● STATED GOAL: Format each line of the listing below as a Markdown table with the columns "Row" and "Line," numbering the rows and omitting blank lines. Leave the pictures out of the answer.

--- Begin SUPPLIED MATERIAL ---

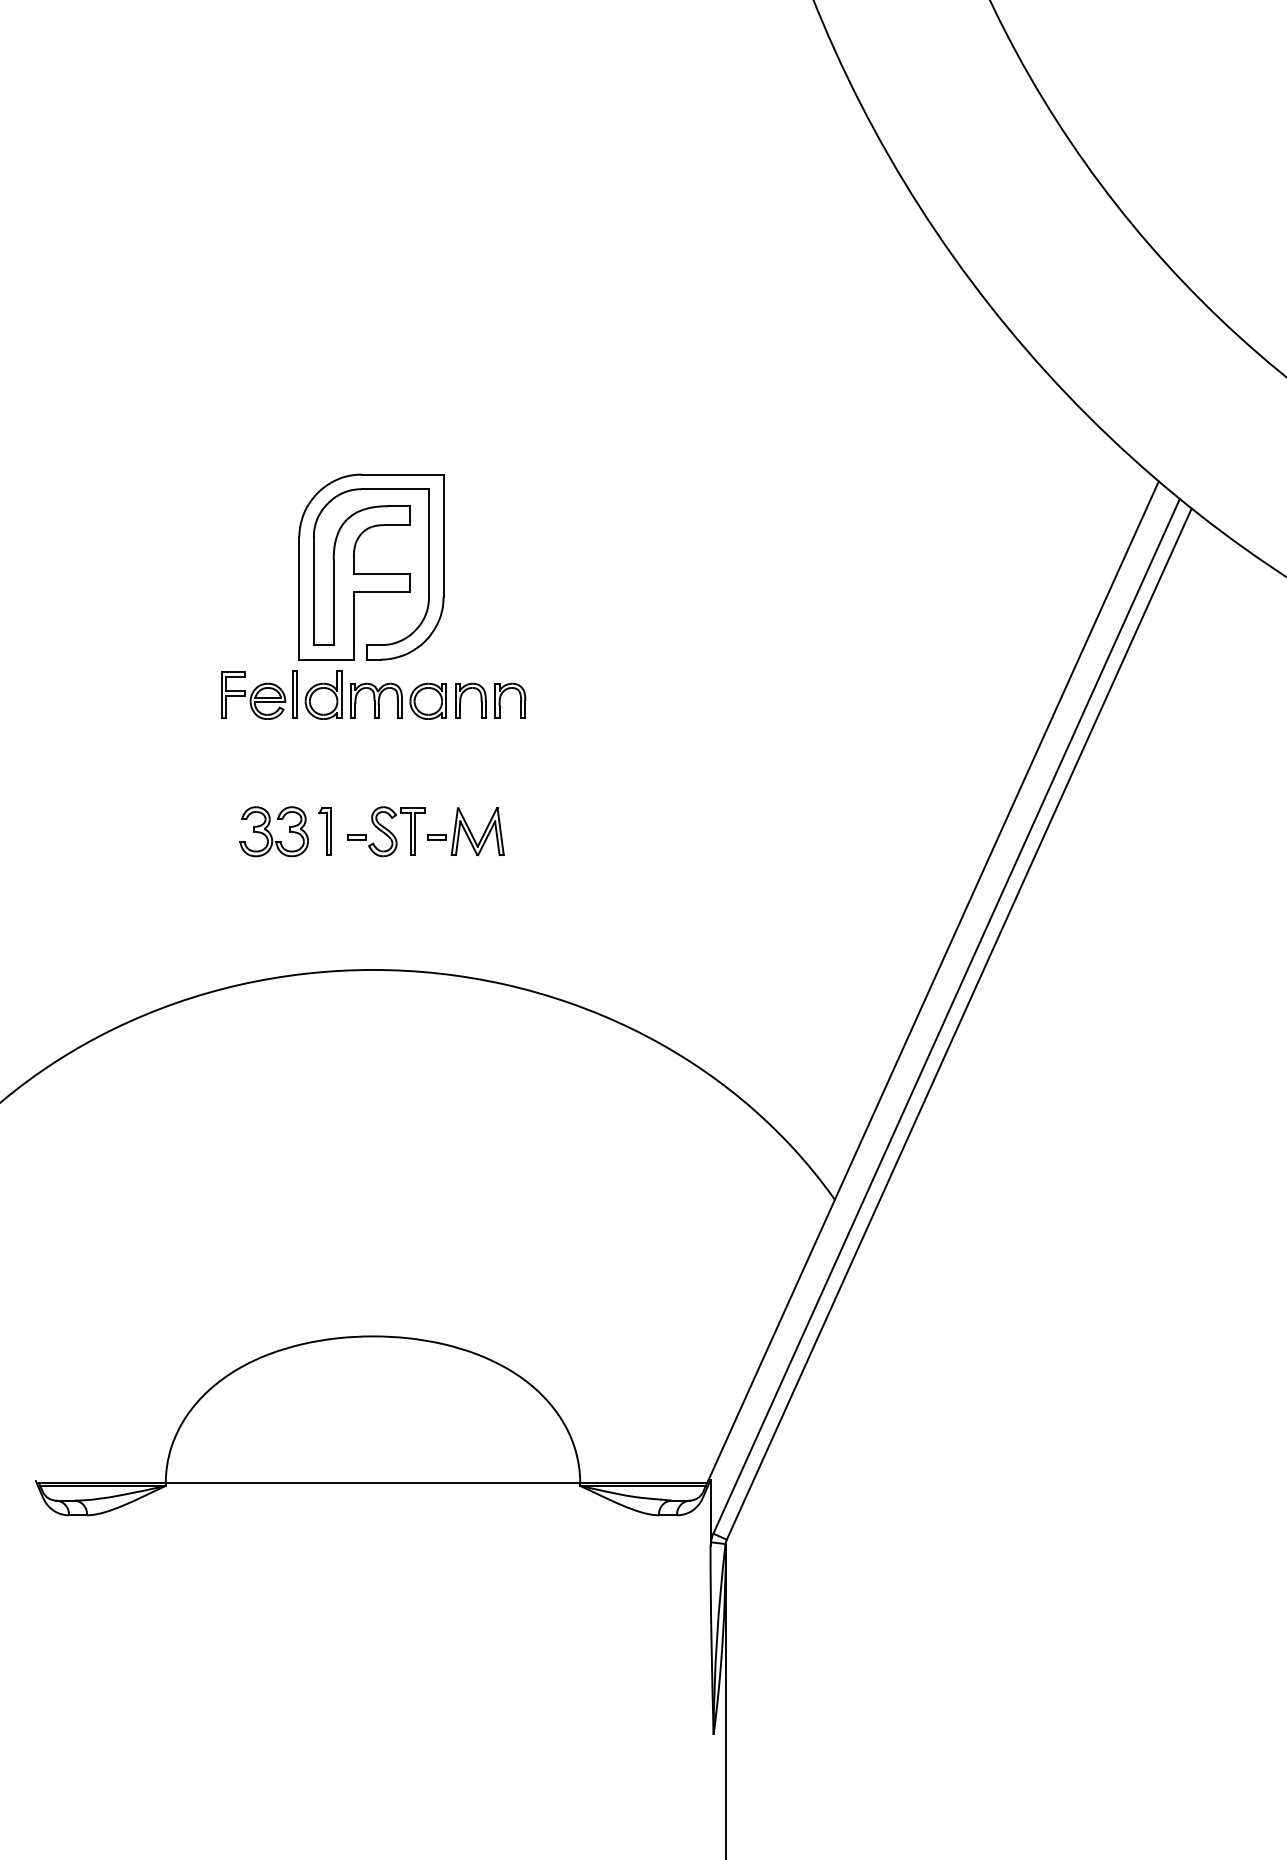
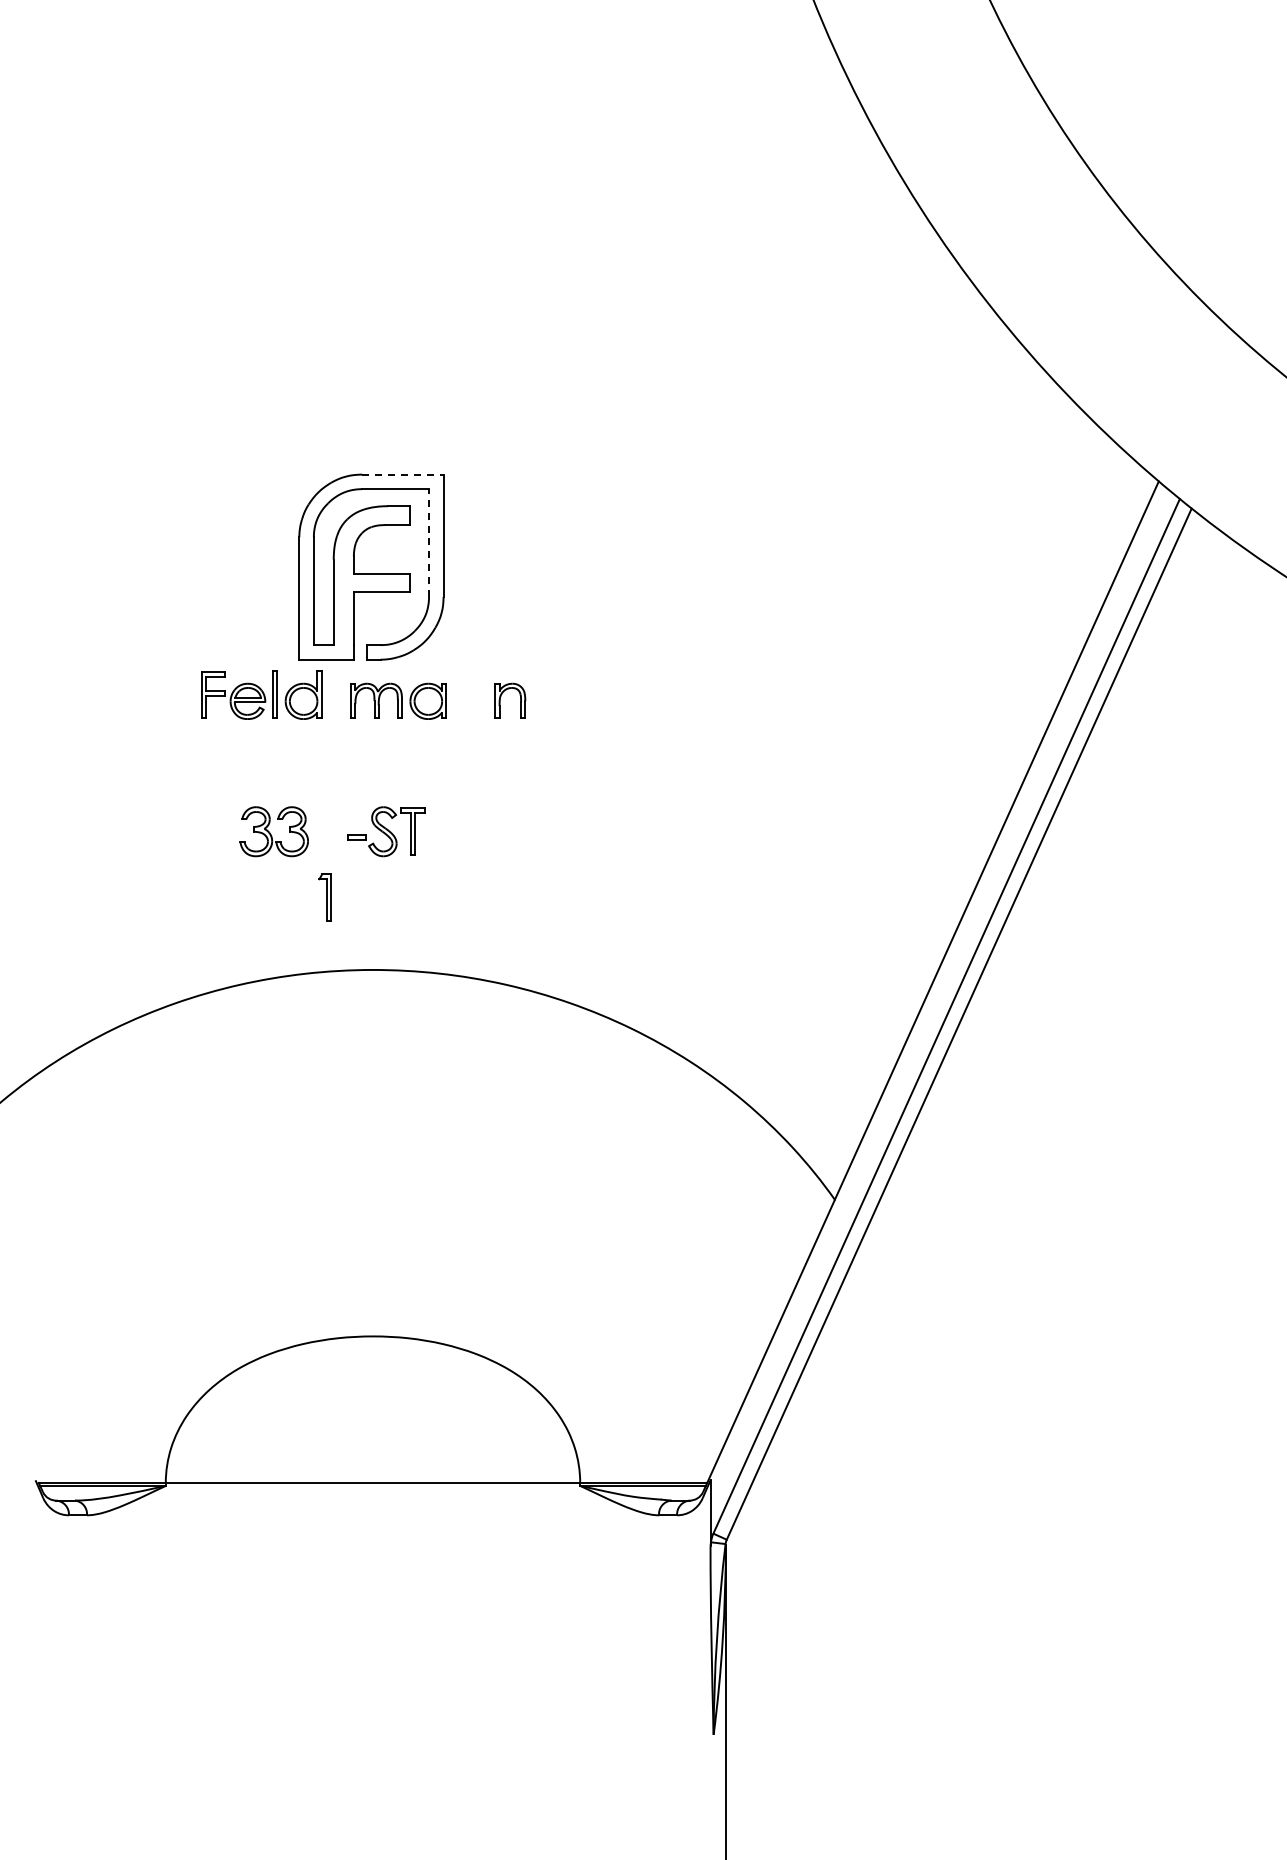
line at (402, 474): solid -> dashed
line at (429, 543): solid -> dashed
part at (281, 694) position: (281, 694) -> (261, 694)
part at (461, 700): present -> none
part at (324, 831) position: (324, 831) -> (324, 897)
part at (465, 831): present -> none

--- End SUPPLIED MATERIAL ---

● RESULT OF THIS TASK:
| Row | Line |
|---|---|
| 1 | line at (402, 474): solid -> dashed |
| 2 | line at (429, 543): solid -> dashed |
| 3 | part at (281, 694) position: (281, 694) -> (261, 694) |
| 4 | part at (461, 700): present -> none |
| 5 | part at (324, 831) position: (324, 831) -> (324, 897) |
| 6 | part at (465, 831): present -> none |